TEXT PASSAGE ::
'''

Boston’s Starting Rotation: Sam Jones, Carl Mays, Babe Ruth and Joe Bush
(photographed at Fenway Park, 1918 World Series)
Chapter 19
Game One: “Thanks For Convincing Me I Wasn’t a Catcher”
Shortly before sunrise, it began to rain. The dreary weather, with strong winds off Lake Michigan and a hint of sleet, was expected to last all day and possibly into the night. The night before the White Sox hosted the New York Giants in the 1917 World Series, more than 2,000 fans had camped outside Comiskey Park. They huddled under blankets, built bonfires and drank coffee as they speculated on the Series. Chicago hotel managers were forced to put cots in hallways to accommodate the crowds. When a group of policemen arrived at Comiskey Park on Wednesday morning, ready to maintain order, they found only 50 people bunched near the grandstand entrance. A few salesmen were at their carts preparing sandwiches. Inside the park, 15 sheep grazed on the outfield grass.

'''

PROBLEM SET ::
(a) In the chapter excerpt, how many sheep were grazing on the outfield grass inside Comiskey Park?
(b) Extract from the chapter excerpt everything from "Shortly before sunrise, it" down to "the outfield grass.".

RECORD EXCERPTS ::
'''

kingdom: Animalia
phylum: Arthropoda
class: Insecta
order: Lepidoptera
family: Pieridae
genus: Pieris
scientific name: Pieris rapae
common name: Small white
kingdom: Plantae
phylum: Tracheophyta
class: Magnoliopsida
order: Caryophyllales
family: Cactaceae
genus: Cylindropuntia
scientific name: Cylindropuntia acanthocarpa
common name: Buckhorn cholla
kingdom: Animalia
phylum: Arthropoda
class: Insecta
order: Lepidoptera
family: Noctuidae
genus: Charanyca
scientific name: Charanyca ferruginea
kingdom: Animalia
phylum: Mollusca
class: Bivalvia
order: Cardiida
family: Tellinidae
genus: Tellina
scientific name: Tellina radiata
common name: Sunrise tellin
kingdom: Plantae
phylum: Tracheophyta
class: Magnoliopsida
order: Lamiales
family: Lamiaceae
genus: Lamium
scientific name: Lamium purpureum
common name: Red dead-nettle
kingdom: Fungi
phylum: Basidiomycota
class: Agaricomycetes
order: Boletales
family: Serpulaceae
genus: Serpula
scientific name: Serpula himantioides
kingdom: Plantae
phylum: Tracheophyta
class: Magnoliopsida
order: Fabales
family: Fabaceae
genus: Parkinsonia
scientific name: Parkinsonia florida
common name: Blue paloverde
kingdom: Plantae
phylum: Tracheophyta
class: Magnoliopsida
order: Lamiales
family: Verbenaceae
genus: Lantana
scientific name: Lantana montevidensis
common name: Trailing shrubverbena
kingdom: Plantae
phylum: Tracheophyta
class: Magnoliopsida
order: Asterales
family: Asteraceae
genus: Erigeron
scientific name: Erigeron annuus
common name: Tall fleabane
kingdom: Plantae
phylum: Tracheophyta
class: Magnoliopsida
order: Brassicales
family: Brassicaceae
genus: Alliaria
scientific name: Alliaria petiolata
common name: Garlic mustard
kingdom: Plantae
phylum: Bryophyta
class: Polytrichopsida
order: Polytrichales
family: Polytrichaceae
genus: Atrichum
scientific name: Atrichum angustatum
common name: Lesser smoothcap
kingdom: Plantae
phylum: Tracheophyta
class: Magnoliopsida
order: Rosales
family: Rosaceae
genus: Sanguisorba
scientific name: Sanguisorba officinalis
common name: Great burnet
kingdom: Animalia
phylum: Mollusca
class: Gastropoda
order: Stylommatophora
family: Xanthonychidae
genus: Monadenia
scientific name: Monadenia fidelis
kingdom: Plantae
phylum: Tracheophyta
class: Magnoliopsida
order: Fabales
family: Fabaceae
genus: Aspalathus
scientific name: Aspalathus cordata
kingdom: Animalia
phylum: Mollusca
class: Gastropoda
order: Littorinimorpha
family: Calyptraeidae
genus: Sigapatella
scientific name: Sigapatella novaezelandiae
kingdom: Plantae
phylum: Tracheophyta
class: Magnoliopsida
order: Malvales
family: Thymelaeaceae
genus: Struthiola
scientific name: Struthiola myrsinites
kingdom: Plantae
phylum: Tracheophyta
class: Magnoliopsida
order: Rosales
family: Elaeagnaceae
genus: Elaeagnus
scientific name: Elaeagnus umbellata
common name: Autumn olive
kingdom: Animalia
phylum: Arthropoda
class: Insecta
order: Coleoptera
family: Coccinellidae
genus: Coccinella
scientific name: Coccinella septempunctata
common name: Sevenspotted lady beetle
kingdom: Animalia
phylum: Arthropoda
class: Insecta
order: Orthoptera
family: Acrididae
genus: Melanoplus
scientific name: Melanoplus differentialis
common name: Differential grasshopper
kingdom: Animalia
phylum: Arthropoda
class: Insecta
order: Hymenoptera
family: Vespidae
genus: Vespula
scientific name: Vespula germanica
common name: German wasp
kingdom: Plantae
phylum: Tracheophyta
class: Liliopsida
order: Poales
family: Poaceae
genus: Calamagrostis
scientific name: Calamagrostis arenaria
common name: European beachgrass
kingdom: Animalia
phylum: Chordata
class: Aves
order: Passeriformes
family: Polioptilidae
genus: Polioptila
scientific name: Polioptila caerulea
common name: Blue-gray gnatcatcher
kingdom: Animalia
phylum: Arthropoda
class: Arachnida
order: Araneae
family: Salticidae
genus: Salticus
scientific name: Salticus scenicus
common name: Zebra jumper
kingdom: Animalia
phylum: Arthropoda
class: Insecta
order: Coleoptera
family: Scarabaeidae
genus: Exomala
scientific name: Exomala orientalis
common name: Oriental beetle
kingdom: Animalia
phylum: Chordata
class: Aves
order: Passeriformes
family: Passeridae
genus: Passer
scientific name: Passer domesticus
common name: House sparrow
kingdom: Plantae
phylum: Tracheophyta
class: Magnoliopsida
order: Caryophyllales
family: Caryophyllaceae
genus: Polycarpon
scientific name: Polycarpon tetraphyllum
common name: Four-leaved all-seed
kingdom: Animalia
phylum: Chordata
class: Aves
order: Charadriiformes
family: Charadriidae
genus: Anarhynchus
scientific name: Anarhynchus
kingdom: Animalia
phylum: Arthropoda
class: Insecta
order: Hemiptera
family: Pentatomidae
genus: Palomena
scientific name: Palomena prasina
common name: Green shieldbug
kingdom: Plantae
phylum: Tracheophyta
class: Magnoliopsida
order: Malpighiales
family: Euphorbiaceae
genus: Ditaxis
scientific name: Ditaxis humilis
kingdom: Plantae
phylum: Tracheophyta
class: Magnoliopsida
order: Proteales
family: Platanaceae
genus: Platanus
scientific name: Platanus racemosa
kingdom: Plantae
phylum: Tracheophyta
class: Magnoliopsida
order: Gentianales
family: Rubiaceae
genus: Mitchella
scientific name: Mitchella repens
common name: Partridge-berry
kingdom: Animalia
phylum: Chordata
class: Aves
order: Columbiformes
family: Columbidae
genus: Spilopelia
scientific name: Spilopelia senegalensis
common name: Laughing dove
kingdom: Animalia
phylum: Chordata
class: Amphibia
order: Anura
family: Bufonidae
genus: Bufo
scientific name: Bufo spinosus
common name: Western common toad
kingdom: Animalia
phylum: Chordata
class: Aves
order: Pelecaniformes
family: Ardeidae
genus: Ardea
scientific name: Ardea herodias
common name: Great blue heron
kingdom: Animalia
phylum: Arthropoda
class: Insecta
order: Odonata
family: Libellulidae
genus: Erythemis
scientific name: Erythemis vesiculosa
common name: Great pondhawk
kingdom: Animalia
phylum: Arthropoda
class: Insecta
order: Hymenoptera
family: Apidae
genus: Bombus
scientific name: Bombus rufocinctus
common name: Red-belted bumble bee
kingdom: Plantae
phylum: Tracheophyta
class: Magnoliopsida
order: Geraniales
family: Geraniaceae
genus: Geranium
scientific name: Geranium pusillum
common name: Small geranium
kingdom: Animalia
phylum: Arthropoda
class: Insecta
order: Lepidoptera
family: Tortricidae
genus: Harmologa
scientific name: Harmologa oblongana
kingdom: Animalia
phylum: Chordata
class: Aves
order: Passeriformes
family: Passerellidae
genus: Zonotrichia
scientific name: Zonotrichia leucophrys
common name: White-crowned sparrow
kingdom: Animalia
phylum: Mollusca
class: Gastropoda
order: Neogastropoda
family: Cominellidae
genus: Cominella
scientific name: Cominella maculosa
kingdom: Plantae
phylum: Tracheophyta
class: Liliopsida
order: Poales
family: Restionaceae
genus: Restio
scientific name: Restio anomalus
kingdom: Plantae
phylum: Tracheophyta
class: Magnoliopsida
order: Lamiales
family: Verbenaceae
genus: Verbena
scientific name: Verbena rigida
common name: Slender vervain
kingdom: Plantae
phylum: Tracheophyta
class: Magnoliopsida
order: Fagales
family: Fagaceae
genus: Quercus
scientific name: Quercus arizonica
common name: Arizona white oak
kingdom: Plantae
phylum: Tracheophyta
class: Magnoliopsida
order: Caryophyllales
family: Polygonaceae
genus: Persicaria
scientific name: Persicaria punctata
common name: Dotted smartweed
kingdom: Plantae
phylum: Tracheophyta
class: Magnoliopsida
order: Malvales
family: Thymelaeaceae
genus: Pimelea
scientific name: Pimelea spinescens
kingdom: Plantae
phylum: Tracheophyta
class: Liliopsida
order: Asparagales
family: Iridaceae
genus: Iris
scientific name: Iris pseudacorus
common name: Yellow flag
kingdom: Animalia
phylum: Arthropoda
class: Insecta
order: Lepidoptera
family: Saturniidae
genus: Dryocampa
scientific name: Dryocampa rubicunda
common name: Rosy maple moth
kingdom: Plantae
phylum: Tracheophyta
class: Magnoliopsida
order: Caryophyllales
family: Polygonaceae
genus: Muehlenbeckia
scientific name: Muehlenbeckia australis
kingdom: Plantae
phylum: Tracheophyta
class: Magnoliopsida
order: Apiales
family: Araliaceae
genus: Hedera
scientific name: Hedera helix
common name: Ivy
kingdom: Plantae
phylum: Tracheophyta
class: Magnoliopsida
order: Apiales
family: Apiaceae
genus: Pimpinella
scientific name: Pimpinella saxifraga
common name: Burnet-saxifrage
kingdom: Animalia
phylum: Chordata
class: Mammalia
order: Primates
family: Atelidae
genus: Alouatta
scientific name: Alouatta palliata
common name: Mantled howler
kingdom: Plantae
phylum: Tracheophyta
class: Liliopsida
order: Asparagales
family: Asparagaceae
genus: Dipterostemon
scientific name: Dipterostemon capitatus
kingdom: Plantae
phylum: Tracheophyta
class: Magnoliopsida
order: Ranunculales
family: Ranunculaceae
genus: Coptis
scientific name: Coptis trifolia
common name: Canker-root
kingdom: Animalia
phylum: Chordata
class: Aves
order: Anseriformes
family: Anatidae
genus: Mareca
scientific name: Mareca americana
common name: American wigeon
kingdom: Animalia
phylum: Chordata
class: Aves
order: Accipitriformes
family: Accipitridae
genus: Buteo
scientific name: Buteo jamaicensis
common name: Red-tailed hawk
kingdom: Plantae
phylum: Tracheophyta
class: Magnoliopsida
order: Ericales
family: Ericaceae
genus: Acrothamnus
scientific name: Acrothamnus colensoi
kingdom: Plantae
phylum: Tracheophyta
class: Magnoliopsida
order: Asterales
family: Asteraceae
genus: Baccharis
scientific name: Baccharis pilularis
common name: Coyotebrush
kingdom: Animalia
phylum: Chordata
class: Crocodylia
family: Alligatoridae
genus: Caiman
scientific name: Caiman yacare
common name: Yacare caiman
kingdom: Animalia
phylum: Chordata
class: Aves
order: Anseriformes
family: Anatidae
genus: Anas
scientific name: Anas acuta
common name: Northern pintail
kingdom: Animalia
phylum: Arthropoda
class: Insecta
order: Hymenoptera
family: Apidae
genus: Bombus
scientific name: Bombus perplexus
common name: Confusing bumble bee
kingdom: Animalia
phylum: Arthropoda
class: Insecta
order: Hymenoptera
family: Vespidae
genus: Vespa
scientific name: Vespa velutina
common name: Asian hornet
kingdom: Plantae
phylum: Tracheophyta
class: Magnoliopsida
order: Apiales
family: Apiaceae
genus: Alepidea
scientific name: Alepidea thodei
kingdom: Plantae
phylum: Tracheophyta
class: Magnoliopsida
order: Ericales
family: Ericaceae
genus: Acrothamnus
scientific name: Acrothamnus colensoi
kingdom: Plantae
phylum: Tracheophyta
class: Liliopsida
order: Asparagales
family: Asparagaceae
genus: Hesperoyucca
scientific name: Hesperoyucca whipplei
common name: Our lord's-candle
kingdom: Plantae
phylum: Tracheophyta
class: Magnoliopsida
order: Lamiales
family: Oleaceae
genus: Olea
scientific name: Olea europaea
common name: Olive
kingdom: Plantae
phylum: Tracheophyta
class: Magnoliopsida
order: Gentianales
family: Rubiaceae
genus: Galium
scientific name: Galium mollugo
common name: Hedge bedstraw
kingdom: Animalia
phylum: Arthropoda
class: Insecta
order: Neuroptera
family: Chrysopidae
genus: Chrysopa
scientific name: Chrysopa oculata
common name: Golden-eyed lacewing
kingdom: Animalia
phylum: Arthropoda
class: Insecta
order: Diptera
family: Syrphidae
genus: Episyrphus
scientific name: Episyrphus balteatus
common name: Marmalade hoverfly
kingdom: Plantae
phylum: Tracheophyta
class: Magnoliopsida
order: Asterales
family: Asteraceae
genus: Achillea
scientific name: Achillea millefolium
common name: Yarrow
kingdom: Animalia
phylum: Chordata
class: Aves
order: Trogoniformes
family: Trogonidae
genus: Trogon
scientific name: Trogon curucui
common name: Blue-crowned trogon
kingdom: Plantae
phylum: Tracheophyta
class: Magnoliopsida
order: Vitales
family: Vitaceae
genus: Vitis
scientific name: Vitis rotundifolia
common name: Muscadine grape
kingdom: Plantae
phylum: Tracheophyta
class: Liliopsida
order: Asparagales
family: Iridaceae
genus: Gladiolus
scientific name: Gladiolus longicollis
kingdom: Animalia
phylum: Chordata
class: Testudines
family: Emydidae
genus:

'''

FULL ANSWERS ::
(a) 15 sheep

(b)
Shortly before sunrise, it began to rain. The dreary weather, with strong winds off Lake Michigan and a hint of sleet, was expected to last all day and possibly into the night. The night before the White Sox hosted the New York Giants in the 1917 World Series, more than 2,000 fans had camped outside Comiskey Park. They huddled under blankets, built bonfires and drank coffee as they speculated on the Series. Chicago hotel managers were forced to put cots in hallways to accommodate the crowds. When a group of policemen arrived at Comiskey Park on Wednesday morning, ready to maintain order, they found only 50 people bunched near the grandstand entrance. A few salesmen were at their carts preparing sandwiches. Inside the park, 15 sheep grazed on the outfield grass.